Industry super funds have consistently outperformed bank-owned super funds in the past 17 years, according to data published by APRA*.

“The FSI report notes good governance is worth an extra 1 per cent in returns but does not reach the logical conclusion that this is already evident in the outperformance of industry super funds.

“Instead, its curious conclusion is that the better-performing sector could further lift its outperformance by adopting the governance model of the underperforming bank-owned super funds.

“If better governance will deliver better returns, why not focus on the underperforming bank-owned funds?” he said.

David Whiteley says it is the banks that are pushing to fundamentally change the industry super fund structure.

“Increasingly, their calls have become ideological and shrill. The enduring success of industry super funds has been deeply confronting for the major banks, which see themselves as natural custodians of people’s savings.
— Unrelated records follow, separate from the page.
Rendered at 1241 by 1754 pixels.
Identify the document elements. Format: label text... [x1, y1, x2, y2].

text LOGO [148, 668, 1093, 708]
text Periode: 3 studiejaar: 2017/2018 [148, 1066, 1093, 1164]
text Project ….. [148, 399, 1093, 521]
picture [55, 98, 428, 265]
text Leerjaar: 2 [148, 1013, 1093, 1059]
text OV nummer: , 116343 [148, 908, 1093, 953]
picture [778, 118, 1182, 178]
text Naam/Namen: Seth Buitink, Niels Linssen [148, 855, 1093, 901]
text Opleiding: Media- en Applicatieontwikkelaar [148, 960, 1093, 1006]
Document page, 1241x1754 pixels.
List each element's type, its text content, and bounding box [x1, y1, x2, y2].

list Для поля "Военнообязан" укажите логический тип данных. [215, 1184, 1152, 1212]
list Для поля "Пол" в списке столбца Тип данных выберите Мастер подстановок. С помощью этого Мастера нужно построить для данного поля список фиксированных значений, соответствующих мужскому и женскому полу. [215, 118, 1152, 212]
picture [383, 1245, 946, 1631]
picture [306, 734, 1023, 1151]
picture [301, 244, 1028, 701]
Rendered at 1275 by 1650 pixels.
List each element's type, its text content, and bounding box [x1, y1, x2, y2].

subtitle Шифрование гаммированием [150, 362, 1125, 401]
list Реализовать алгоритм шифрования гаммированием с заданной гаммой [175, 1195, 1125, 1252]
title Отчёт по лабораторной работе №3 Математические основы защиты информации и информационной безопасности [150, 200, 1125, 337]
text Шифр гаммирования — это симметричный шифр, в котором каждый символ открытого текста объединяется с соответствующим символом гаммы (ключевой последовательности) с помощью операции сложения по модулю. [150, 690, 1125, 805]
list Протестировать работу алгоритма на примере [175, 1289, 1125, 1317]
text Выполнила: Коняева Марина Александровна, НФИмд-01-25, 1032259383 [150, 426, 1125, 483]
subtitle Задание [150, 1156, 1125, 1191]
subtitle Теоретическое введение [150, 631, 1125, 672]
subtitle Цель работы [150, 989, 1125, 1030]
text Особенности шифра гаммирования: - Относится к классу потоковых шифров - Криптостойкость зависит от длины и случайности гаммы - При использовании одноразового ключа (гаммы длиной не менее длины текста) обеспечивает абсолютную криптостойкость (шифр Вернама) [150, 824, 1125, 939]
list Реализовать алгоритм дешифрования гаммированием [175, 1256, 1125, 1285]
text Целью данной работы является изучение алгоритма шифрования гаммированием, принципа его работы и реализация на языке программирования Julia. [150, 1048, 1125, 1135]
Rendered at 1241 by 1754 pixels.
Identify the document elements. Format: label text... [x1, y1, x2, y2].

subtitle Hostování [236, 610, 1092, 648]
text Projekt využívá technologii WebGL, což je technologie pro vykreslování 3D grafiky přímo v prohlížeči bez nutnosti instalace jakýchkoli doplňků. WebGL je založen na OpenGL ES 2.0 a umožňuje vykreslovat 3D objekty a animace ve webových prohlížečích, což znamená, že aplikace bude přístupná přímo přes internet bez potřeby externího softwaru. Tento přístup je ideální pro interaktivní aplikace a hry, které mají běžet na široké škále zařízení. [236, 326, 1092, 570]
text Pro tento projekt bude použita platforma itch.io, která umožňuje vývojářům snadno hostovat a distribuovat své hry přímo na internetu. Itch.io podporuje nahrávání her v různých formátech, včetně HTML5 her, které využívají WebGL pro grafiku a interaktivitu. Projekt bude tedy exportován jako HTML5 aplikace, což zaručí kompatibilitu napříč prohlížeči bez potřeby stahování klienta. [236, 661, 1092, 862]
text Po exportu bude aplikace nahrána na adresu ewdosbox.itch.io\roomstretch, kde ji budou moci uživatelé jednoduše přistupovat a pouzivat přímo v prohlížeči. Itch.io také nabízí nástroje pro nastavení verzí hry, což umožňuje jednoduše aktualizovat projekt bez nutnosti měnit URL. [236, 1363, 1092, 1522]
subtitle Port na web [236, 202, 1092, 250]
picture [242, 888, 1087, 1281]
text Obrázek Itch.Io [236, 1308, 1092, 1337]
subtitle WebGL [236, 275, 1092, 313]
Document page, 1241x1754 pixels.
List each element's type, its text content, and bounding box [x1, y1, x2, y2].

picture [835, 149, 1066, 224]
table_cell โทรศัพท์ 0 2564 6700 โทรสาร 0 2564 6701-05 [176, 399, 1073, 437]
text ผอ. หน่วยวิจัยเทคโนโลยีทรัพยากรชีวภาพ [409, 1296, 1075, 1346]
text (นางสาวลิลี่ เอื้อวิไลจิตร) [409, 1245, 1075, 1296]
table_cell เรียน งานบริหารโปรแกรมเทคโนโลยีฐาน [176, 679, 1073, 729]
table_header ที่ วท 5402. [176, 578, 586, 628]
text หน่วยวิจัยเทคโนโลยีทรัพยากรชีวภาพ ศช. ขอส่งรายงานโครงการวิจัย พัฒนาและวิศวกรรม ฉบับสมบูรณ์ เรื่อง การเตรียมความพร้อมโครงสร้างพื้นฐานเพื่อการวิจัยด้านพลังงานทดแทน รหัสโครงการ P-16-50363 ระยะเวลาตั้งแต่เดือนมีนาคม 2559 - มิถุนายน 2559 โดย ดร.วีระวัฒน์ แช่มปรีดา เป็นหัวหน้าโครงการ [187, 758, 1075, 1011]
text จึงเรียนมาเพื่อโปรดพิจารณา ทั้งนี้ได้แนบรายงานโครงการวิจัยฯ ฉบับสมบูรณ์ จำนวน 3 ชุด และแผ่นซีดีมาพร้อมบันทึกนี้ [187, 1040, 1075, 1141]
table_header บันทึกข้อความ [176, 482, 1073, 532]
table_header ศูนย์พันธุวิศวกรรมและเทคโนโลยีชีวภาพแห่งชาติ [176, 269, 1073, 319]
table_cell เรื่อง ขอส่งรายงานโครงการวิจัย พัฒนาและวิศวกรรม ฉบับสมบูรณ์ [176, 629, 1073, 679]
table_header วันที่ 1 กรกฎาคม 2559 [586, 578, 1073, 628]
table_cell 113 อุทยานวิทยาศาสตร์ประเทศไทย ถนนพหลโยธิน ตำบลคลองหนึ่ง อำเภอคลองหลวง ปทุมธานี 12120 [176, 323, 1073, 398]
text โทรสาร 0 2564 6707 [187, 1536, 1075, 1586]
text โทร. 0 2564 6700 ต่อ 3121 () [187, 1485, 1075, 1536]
“This is in stark contrast to community sentiment. Following a stream of scandals, trust in the banks and the finance sector is at an all-time low. Industry super funds, returning all profits to members, typically delivering better returns than bank-owned super funds, should be a source of pride for policy makers rather than a target for commercial and political attack.”

*APRA, the Australian Prudential Regulation Authority, oversees banks, credit unions, building societies, general insurance and reinsurance companies, life insurance, friendly societies and most members of the superannuation industry.